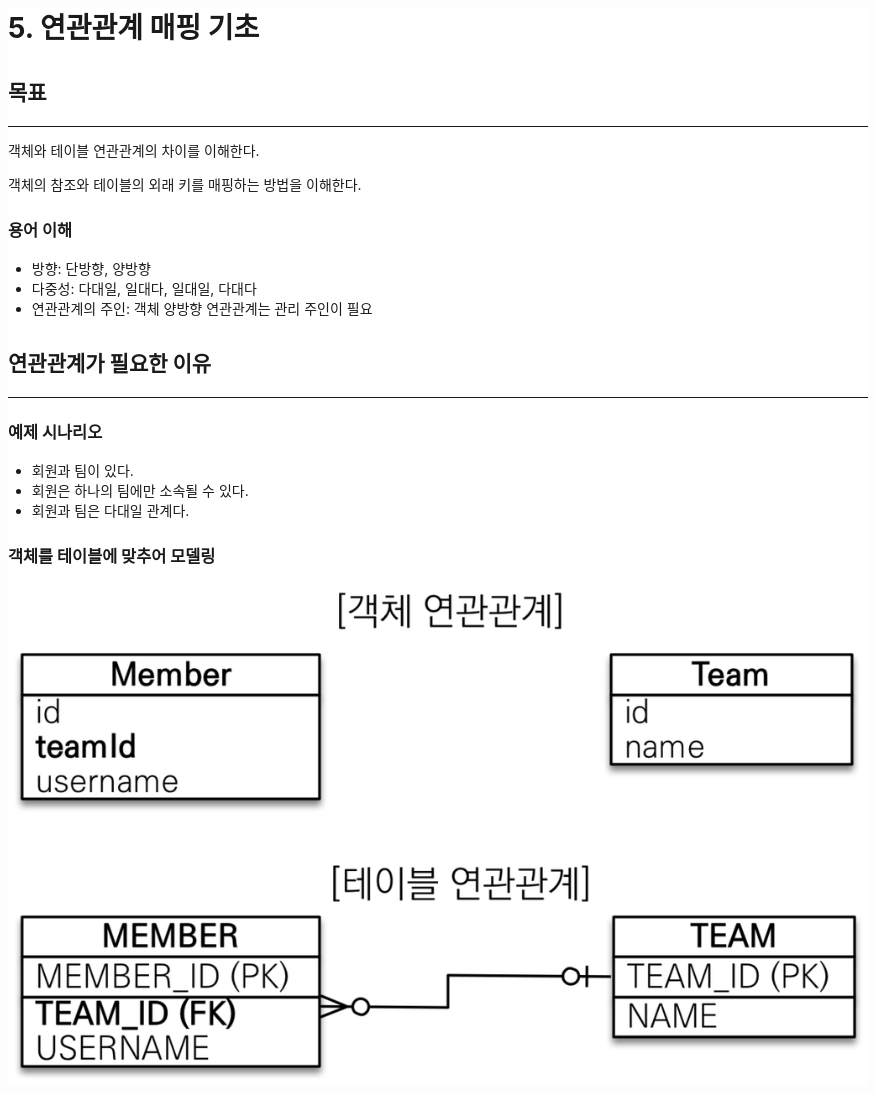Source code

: # 5. 연관관계 매핑 기초

## 목표

---

객체와 테이블 연관관계의 차이를 이해한다.

객체의 참조와 테이블의 외래 키를 매핑하는 방법을 이해한다.

### 용어 이해

- 방향: 단방향, 양방향
- 다중성: 다대일, 일대다, 일대일, 다대다
- 연관관계의 주인: 객체 양방향 연관관계는 관리 주인이 필요

## 연관관계가 필요한 이유

---

### 예제 시나리오

- 회원과 팀이 있다.
- 회원은 하나의 팀에만 소속될 수 있다.
- 회원과 팀은 다대일 관계다.

### 객체를 테이블에 맞추어 모델링

![Screen Shot 2022-06-24 at 10.04.54 PM.png](Screen_Shot_2022-06-24_at_10.04.54_PM.png)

========

_What you will do_
Omit the pictures, then give every record back exactly as it stands.

_Task result_
Source code

: # 5. 연관관계 매핑 기초

## 목표

---

객체와 테이블 연관관계의 차이를 이해한다.

객체의 참조와 테이블의 외래 키를 매핑하는 방법을 이해한다.

### 용어 이해

- 방향: 단방향, 양방향
- 다중성: 다대일, 일대다, 일대일, 다대다
- 연관관계의 주인: 객체 양방향 연관관계는 관리 주인이 필요

## 연관관계가 필요한 이유

---

### 예제 시나리오

- 회원과 팀이 있다.
- 회원은 하나의 팀에만 소속될 수 있다.
- 회원과 팀은 다대일 관계다.

### 객체를 테이블에 맞추어 모델링

![Screen Shot 2022-06-24 at 10.04.54 PM.png](Screen_Shot_2022-06-24_at_10.04.54_PM.png)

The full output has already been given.